In den Unternehmen der Mediendienstleister brauchen wir Mitarbeiter als Problemlöser mit Eigeninitiative, Risikobereitschaft und Selbständigkeit. Wir können keinem Dichter befehlen, ein schönes Gedicht zu schreiben. Problemlöser brauchen Freiheit, Bildung und Motivation für die Entfaltung von Fantasie und Engagement. Heute werden unsere Mitarbeiter für Problemlösungen bezahlt.

Mitarbeiterbeteiligung ist die erfolgreichste Motivation

Eine Prognose aus neuesten Untersuchungen der Delphi-Studie: Bis zum Jahr 2014, also in 15 Jahren, wird nur noch 50 % der Entlohnung über Arbeitszeit und 50 % über das Arbeitsergebnis erfolgen, durch Unternehmeraktien, Kapitalgenuss-Scheine, Gesellschafteranteile sowie Investivlöhne für Mitarbeiter. Die Firma SAP hat die Erfolgsentlohnung schon heute von 8 % auf 28 % des Gesamtlohnes entwickelt.

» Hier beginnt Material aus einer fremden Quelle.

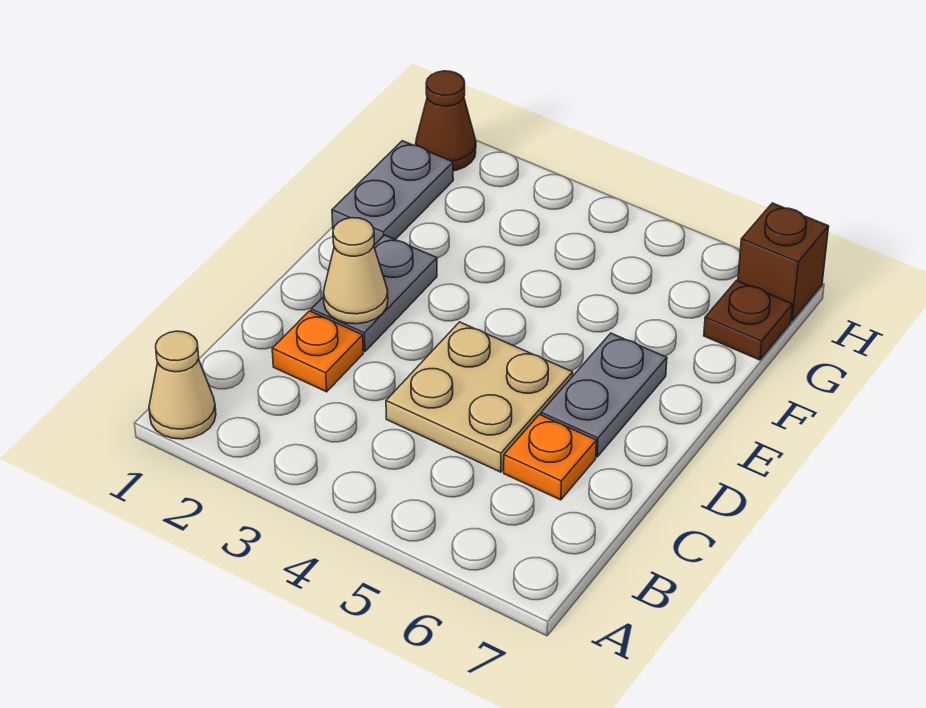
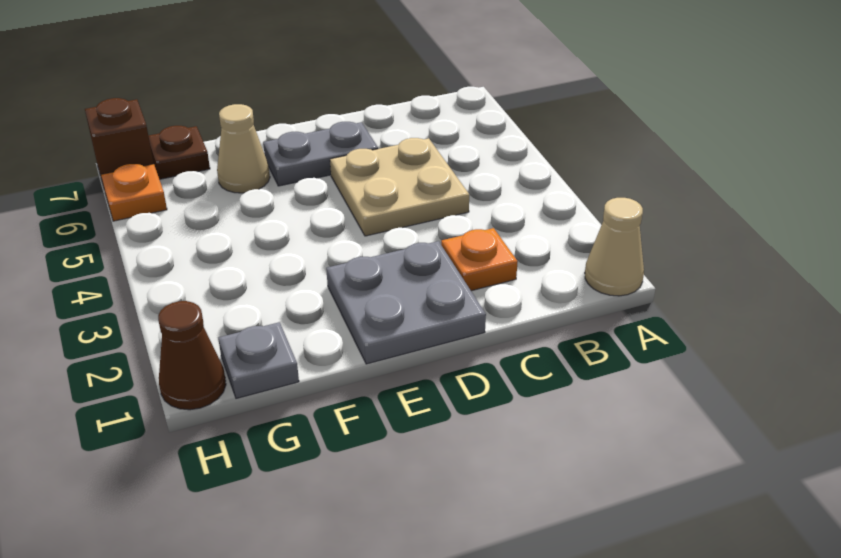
orange 1x1 plate [504,415,596,500] -> orange 1x1 plate moved to [101,164,167,221]
grey 1x2 plate [311,235,437,352] -> grey 2x2 plate [326,241,486,364]
tan 1x1 cone [323,218,388,324] -> tan 1x1 cone moved to [217,104,270,193]
grey 1x2 plate [332,141,453,245] -> grey 1x1 plate [218,322,299,398]

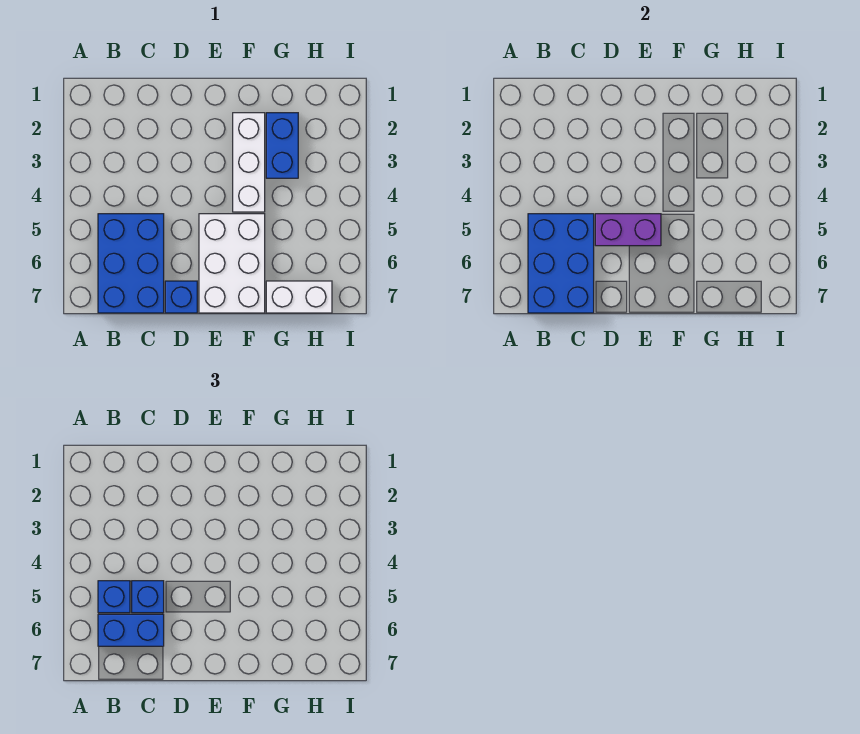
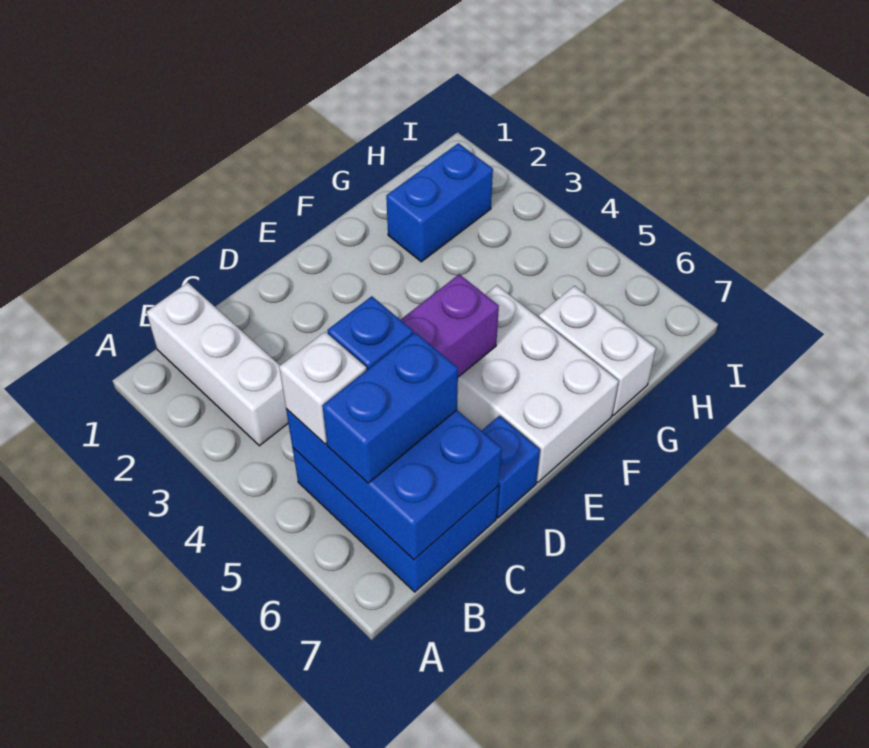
blue 1x1 brick [98,581,130,613] -> white 1x1 brick [279,332,367,444]
white 1x3 brick [233,113,265,212] -> white 1x3 brick moved to [147,283,288,446]
blue 1x2 brick [266,113,298,178] -> blue 1x2 brick turned to [386,143,493,262]
white 1x2 brick [266,281,332,313] -> white 1x2 brick turned to [538,286,656,415]

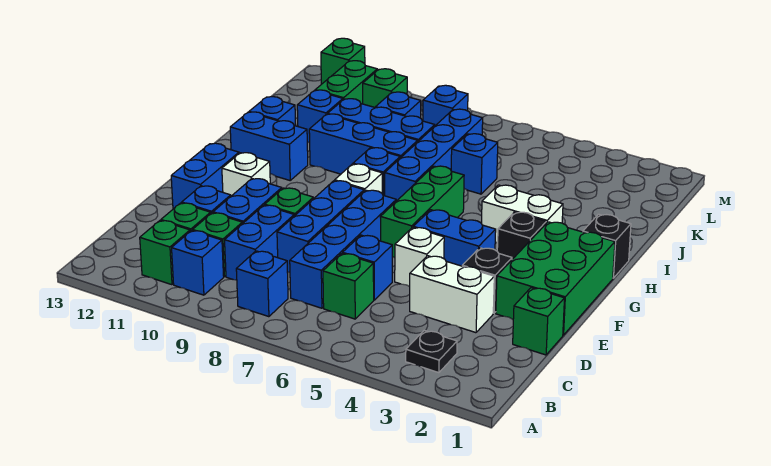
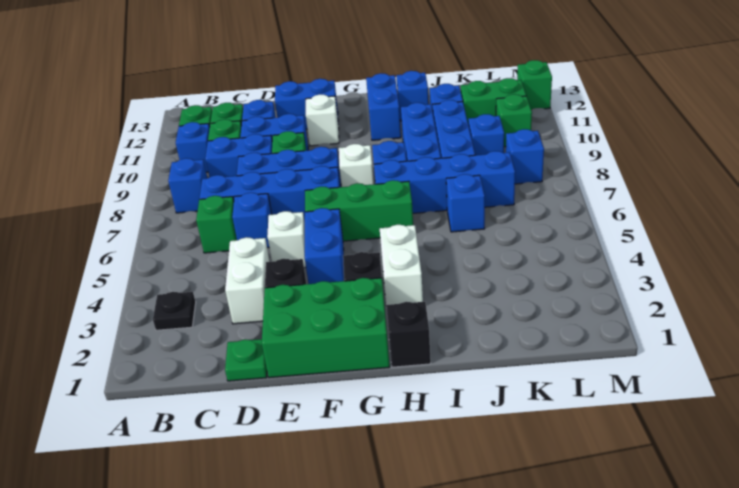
green 1x1 brick [513,288,565,355] -> green 1x1 plate [225,339,267,381]

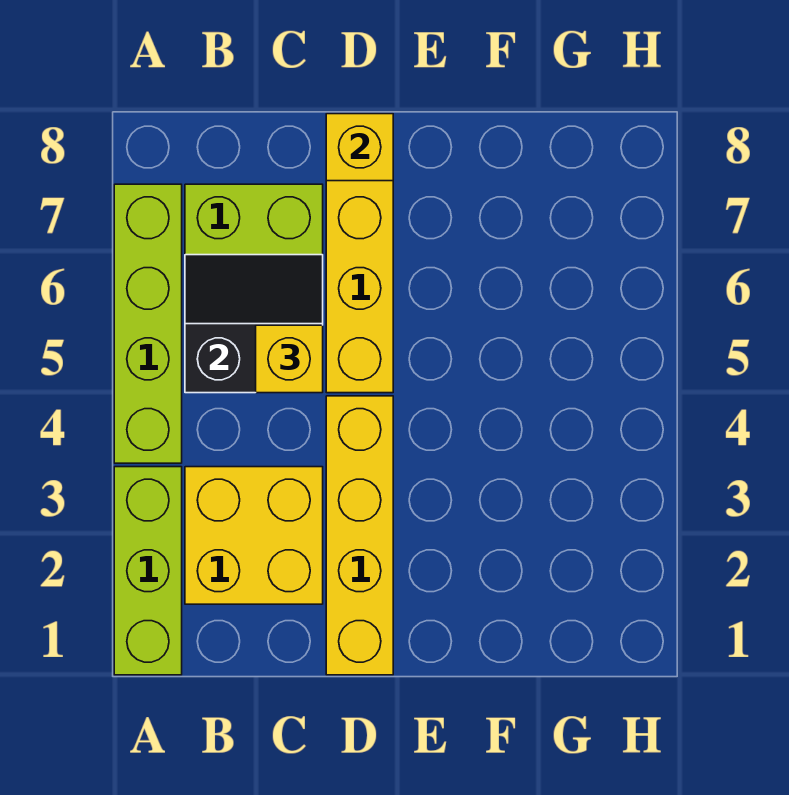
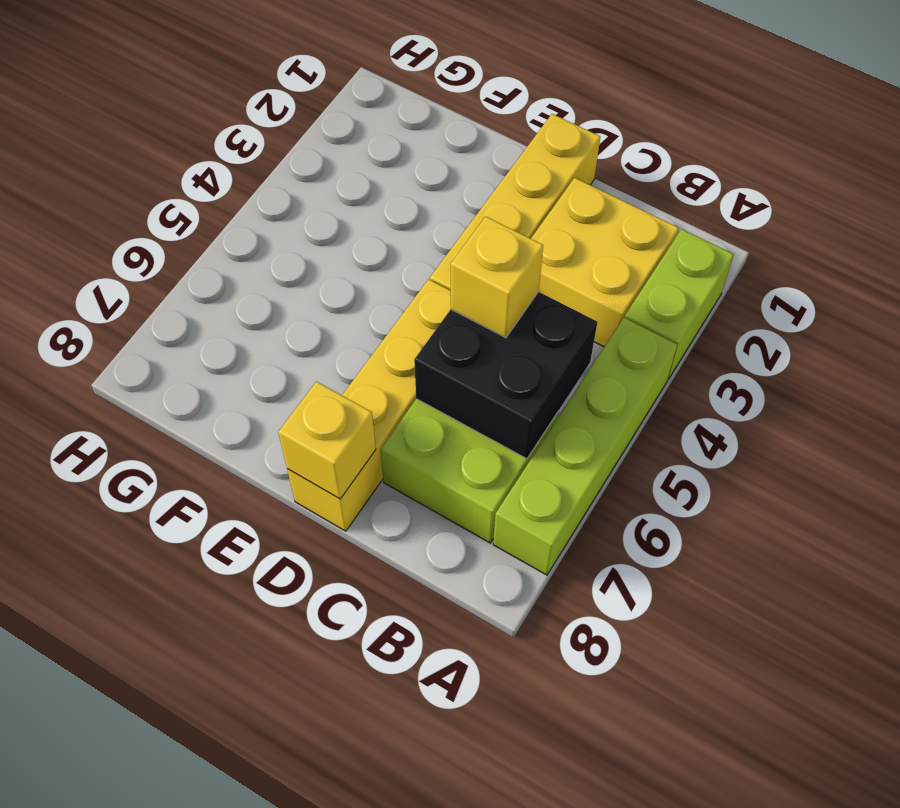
lime 1x3 brick [114,467,182,675] -> lime 1x2 brick [625,229,734,379]
black 2x2 slope [185,255,323,393] -> black 2x2 brick [414,292,597,459]

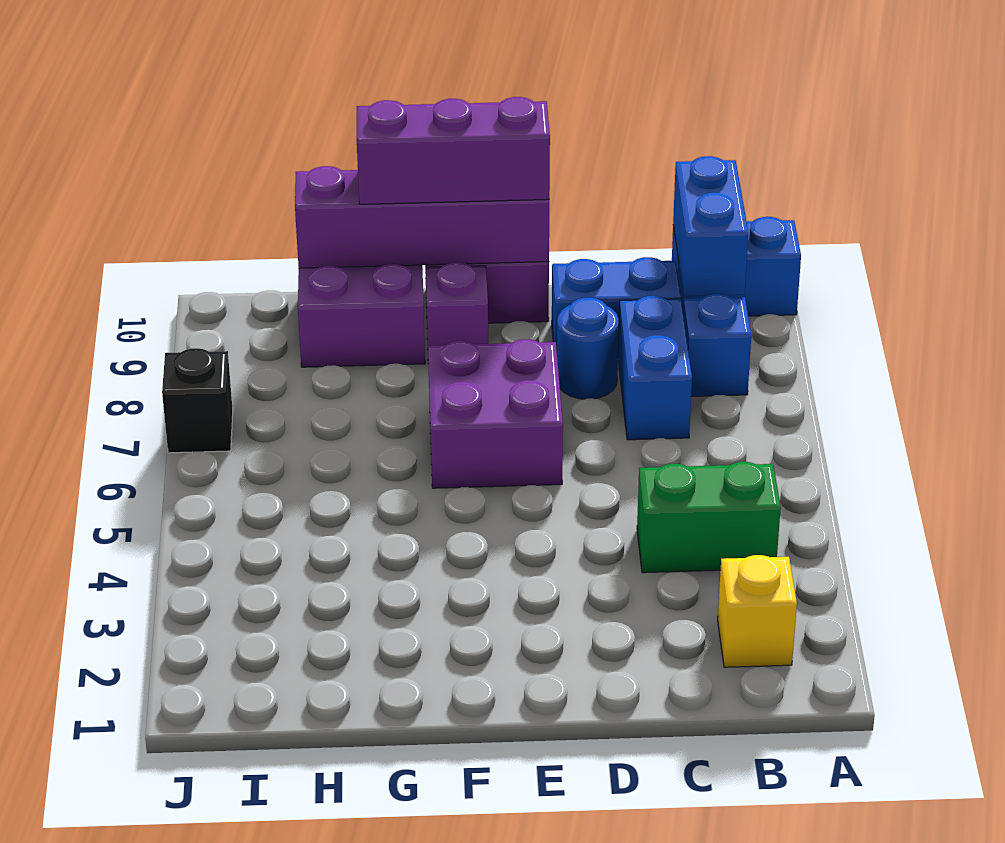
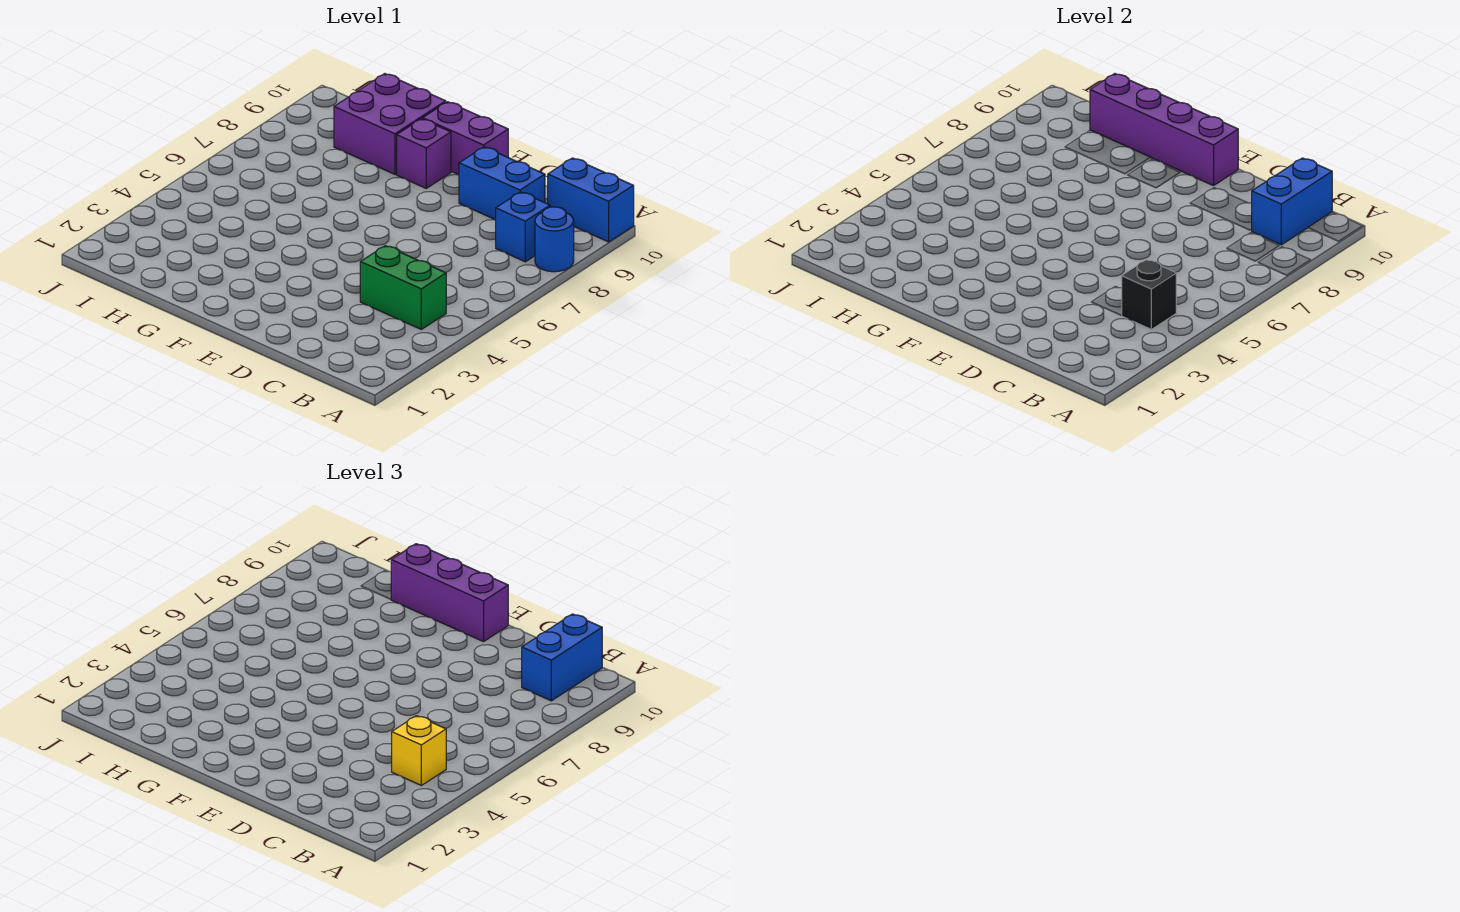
yellow 1x1 brick [718,555,797,667] -> yellow 1x1 brick moved to [392,716,446,785]
blue 1x2 brick [618,296,692,440] -> blue 1x2 brick moved to [522,614,602,701]
blue 1x1 round brick [557,298,619,399] -> blue 1x1 round brick moved to [535,207,574,272]
purple 2x2 brick [428,339,563,488] -> none
black 1x1 brick [162,348,233,453] -> black 1x1 brick moved to [1121,260,1176,329]

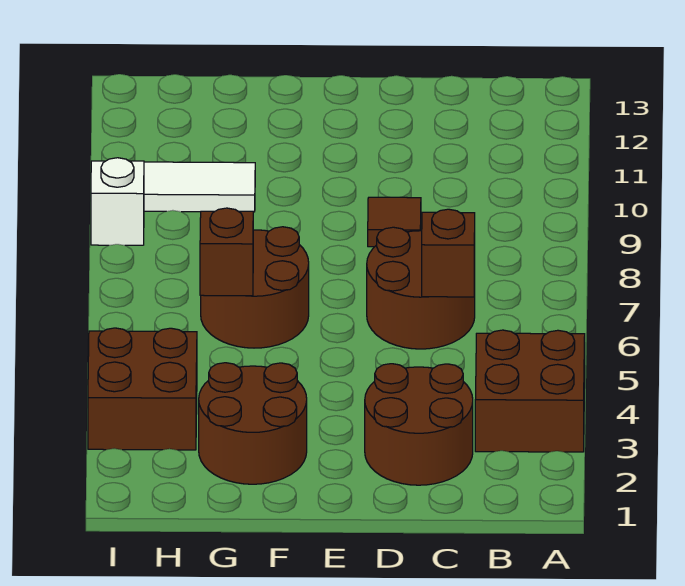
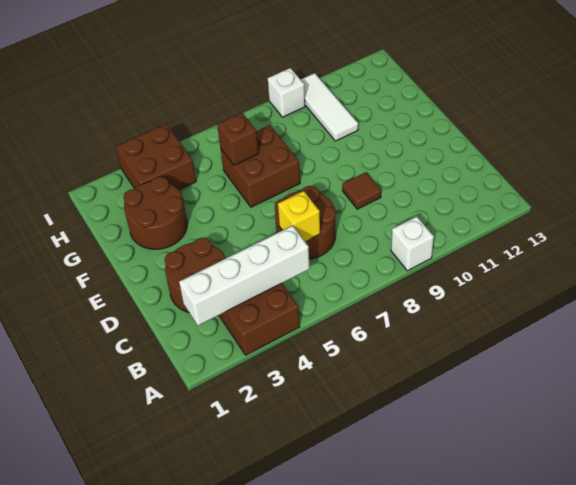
none -> white 1x1 brick [391,216,434,271]
none -> white 1x4 brick [179,226,310,326]
brown 1x1 brick [422,209,475,297] -> yellow 1x1 brick [278,191,320,241]
brown 2x2 round brick [201,227,309,348] -> brown 2x2 brick [220,125,300,207]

Es gibt keine erfolgreichere Strategie, als die Mitarbeiter zu Miteigentümern zu machen und sie am Unternehmenskapital zu beteiligen. Damit stärken wir die Verantwortungsbereitschaft, das Engagement und die Bindung an das Unternehmen und seine Ziele. Auch diese Mitarbeiterbeteiligung als Voraussetzung der Entfaltung von Humanproduktivität haben wir im Druckhaus Dresden realisiert und entwickeln sie weiter.

Zum Schluss lassen Sie mich unsere Unternehmensphilosophie zitieren: »Den Wert eines Unternehmens machen nicht die Gebäude und die Maschinen und auch nicht seine Bankkonten aus. Wertvoll an einem Unternehmen sind nur die Menschen, die dafür arbeiten und der Geist, in dem sie es tun.« Diese Philosophie stammt jedoch nicht von mir. Sie wurde verkündet von Heinrich Nordhoff, Vorstandsvorsitzender von VW, im Jahr 1951. So alt können moderne Erkenntnisse sein.